A difficult task people face when planning for retirement is trying to gauge whether their spending will go up or go down.
No single answer fits everyone. But it’s prudent to plan on spending at least the same amount the month after retirement as you spent the month before, says Ken Sutherland, president of LifePlan Group (www.lifeplangroup.com), an independent Registered Investment Advisory firm.
“I always ask clients to figure out how much they need to pay the bills and enjoy life prior to retirement,” he says. “That’s what they should figure they’ll need.”
Although a big worry is that monthly spending could go up, some factors can actually cause expenses to drop, says Sutherland’s son, Alex, a wealth advisor for LifePlan Group.
“Tax obligations may be less,” he says. “Also, retirees are no longer contributing to a 401k plan or to Social Security taxes, and their mortgage may be paid off.”
The Sutherlands say that when mapping out retirement spending:
• Expect to spend more earlier. Most people are healthier and more energetic in the first decade of retirement, so they may want to budget more for that period. As they get older, expenses may decrease because they are less active.

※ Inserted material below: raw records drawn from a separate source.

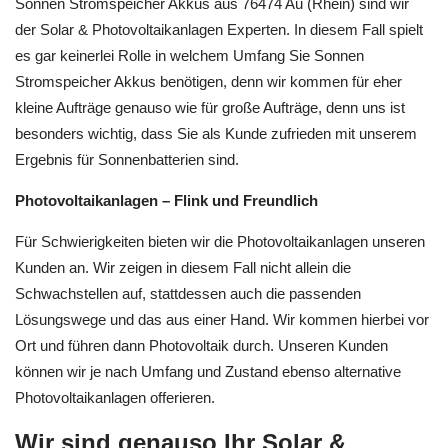
Sonnen Stromspeicher Akkus aus 76474 Au (Rhein) sind wir
der Solar & Photovoltaikanlagen Experten. In diesem Fall spielt
es gar keinerlei Rolle in welchem Umfang Sie Sonnen
Stromspeicher Akkus benötigen, denn wir kommen für eher
kleine Aufträge genauso wie für große Aufträge, denn uns ist
besonders wichtig, dass Sie als Kunde zufrieden mit unserem
Ergebnis für Sonnenbatterien sind.
Photovoltaikanlagen – Flink und Freundlich
Für Schwierigkeiten bieten wir die Photovoltaikanlagen unseren
Kunden an. Wir zeigen in diesem Fall nicht allein die
Schwachstellen auf, stattdessen auch die passenden
Lösungswege und das aus einer Hand. Wir kommen hierbei vor
Ort und führen dann Photovoltaik durch. Unseren Kunden
können wir je nach Umfang und Zustand ebenso alternative
Photovoltaikanlagen offerieren.
Wir sind genauso Ihr Solar &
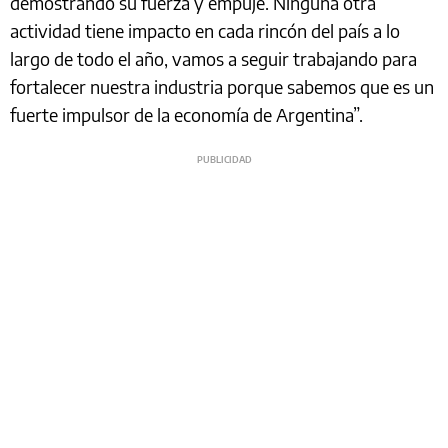
demostrando su fuerza y empuje. Ninguna otra
actividad tiene impacto en cada rincón del país a lo
largo de todo el año, vamos a seguir trabajando para
fortalecer nuestra industria porque sabemos que es un
fuerte impulsor de la economía de Argentina”.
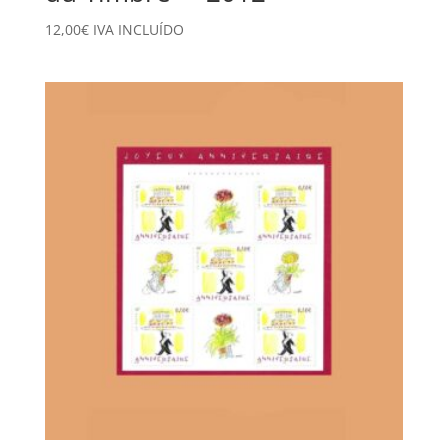
12,00
€
IVA INCLUÍDO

One possible exception is medical expenses.
• Don’t assume a surviving spouse will need less. “For every widow I have worked with who spent less, there were others who spent more,” Ken Sutherland says. “Some of that is because they need to hire help for chores around the house. But they also may do more traveling and more dining out.” Make budget plans with that in mind.
• Use a modest inflation assumption. “Inflation has been high in the past and could be again,” Alex Sutherland says, “but in the near term inflation doesn’t impact you as much, and in the long term you likely won’t spend as much.” If you use a 5 or 6 percent assumption, which is much higher than today’s inflation-rate reality, you’ll conclude you need more money than you likely do. A 2 or 3 percent assumption would provide a more realistic scenario.